→ **TASK TO COMPLETE**
Once the line holding "3. 可以把包含所有执行文件的paml/bin/目录放到环境变量中" is found in the listing below, write it out and each later line exactly, up to and including the one holding "- phylip格式，加上样品数量和序列长度两个数字组成的首行。".

→ **DATASET RECORDS**
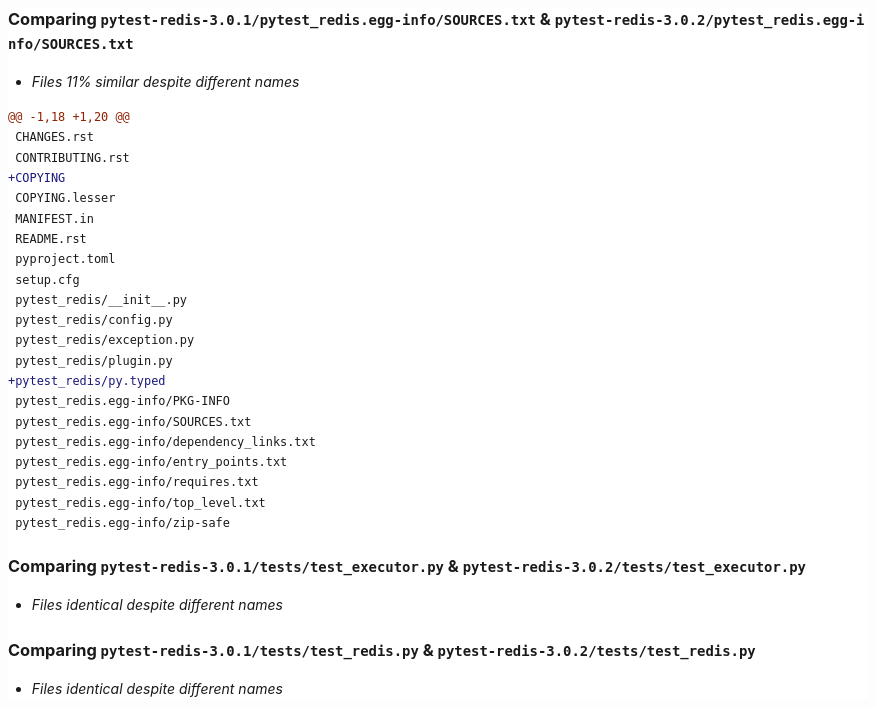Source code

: ### Comparing `pytest-redis-3.0.1/pytest_redis.egg-info/SOURCES.txt` & `pytest-redis-3.0.2/pytest_redis.egg-info/SOURCES.txt`

 * *Files 11% similar despite different names*

```diff
@@ -1,18 +1,20 @@
 CHANGES.rst
 CONTRIBUTING.rst
+COPYING
 COPYING.lesser
 MANIFEST.in
 README.rst
 pyproject.toml
 setup.cfg
 pytest_redis/__init__.py
 pytest_redis/config.py
 pytest_redis/exception.py
 pytest_redis/plugin.py
+pytest_redis/py.typed
 pytest_redis.egg-info/PKG-INFO
 pytest_redis.egg-info/SOURCES.txt
 pytest_redis.egg-info/dependency_links.txt
 pytest_redis.egg-info/entry_points.txt
 pytest_redis.egg-info/requires.txt
 pytest_redis.egg-info/top_level.txt
 pytest_redis.egg-info/zip-safe
```

### Comparing `pytest-redis-3.0.1/tests/test_executor.py` & `pytest-redis-3.0.2/tests/test_executor.py`

 * *Files identical despite different names*

### Comparing `pytest-redis-3.0.1/tests/test_redis.py` & `pytest-redis-3.0.2/tests/test_redis.py`

 * *Files identical despite different names*

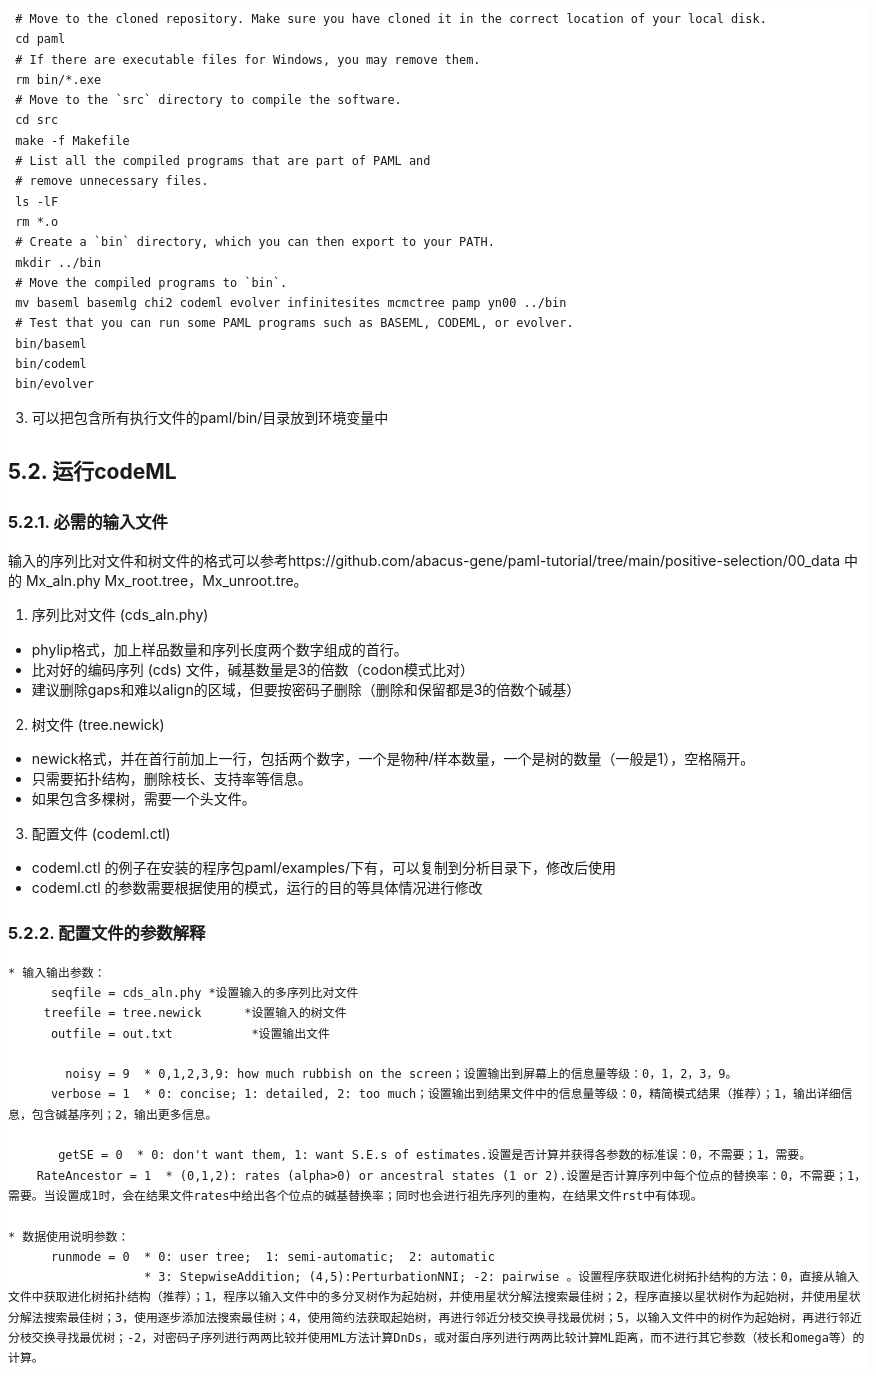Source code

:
 ```shell
 # Move to the cloned repository. Make sure you have cloned it in the correct location of your local disk.
 cd paml
 # If there are executable files for Windows, you may remove them.
 rm bin/*.exe
 # Move to the `src` directory to compile the software.
 cd src
 make -f Makefile
 # List all the compiled programs that are part of PAML and
 # remove unnecessary files.
 ls -lF
 rm *.o
 # Create a `bin` directory, which you can then export to your PATH.
 mkdir ../bin
 # Move the compiled programs to `bin`.
 mv baseml basemlg chi2 codeml evolver infinitesites mcmctree pamp yn00 ../bin
 # Test that you can run some PAML programs such as BASEML, CODEML, or evolver.
 bin/baseml
 bin/codeml
 bin/evolver
```

3. 可以把包含所有执行文件的paml/bin/目录放到环境变量中

## 5.2. 运行codeML
### 5.2.1. 必需的输入文件
输入的序列比对文件和树文件的格式可以参考https://github.com/abacus-gene/paml-tutorial/tree/main/positive-selection/00_data 中的 Mx_aln.phy Mx_root.tree，Mx_unroot.tre。
1. 序列比对文件 (cds_aln.phy)
- phylip格式，加上样品数量和序列长度两个数字组成的首行。
- 比对好的编码序列 (cds) 文件，碱基数量是3的倍数（codon模式比对）
- 建议删除gaps和难以align的区域，但要按密码子删除（删除和保留都是3的倍数个碱基）
2. 树文件 (tree.newick)
- newick格式，并在首行前加上一行，包括两个数字，一个是物种/样本数量，一个是树的数量（一般是1），空格隔开。
- 只需要拓扑结构，删除枝长、支持率等信息。
- 如果包含多棵树，需要一个头文件。
3. 配置文件 (codeml.ctl)
- codeml.ctl 的例子在安装的程序包paml/examples/下有，可以复制到分析目录下，修改后使用
- codeml.ctl 的参数需要根据使用的模式，运行的目的等具体情况进行修改

### 5.2.2. 配置文件的参数解释
```
* 输入输出参数：
      seqfile = cds_aln.phy *设置输入的多序列比对文件
     treefile = tree.newick      *设置输入的树文件
      outfile = out.txt           *设置输出文件

        noisy = 9  * 0,1,2,3,9: how much rubbish on the screen；设置输出到屏幕上的信息量等级：0，1，2，3，9。
      verbose = 1  * 0: concise; 1: detailed, 2: too much；设置输出到结果文件中的信息量等级：0，精简模式结果（推荐）；1，输出详细信息，包含碱基序列；2，输出更多信息。

       getSE = 0  * 0: don't want them, 1: want S.E.s of estimates.设置是否计算并获得各参数的标准误：0，不需要；1，需要。
    RateAncestor = 1  * (0,1,2): rates (alpha>0) or ancestral states (1 or 2).设置是否计算序列中每个位点的替换率：0，不需要；1，需要。当设置成1时，会在结果文件rates中给出各个位点的碱基替换率；同时也会进行祖先序列的重构，在结果文件rst中有体现。

* 数据使用说明参数：
      runmode = 0  * 0: user tree;  1: semi-automatic;  2: automatic
                   * 3: StepwiseAddition; (4,5):PerturbationNNI; -2: pairwise 。设置程序获取进化树拓扑结构的方法：0，直接从输入文件中获取进化树拓扑结构（推荐）；1，程序以输入文件中的多分叉树作为起始树，并使用星状分解法搜索最佳树；2，程序直接以星状树作为起始树，并使用星状分解法搜索最佳树；3，使用逐步添加法搜索最佳树；4，使用简约法获取起始树，再进行邻近分枝交换寻找最优树；5，以输入文件中的树作为起始树，再进行邻近分枝交换寻找最优树；-2，对密码子序列进行两两比较并使用ML方法计算DnDs，或对蛋白序列进行两两比较计算ML距离，而不进行其它参数（枝长和omega等）的计算。
```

→ **RESPONSE TO THE EXERCISE**
3. 可以把包含所有执行文件的paml/bin/目录放到环境变量中

## 5.2. 运行codeML
### 5.2.1. 必需的输入文件
输入的序列比对文件和树文件的格式可以参考https://github.com/abacus-gene/paml-tutorial/tree/main/positive-selection/00_data 中的 Mx_aln.phy Mx_root.tree，Mx_unroot.tre。
1. 序列比对文件 (cds_aln.phy)
- phylip格式，加上样品数量和序列长度两个数字组成的首行。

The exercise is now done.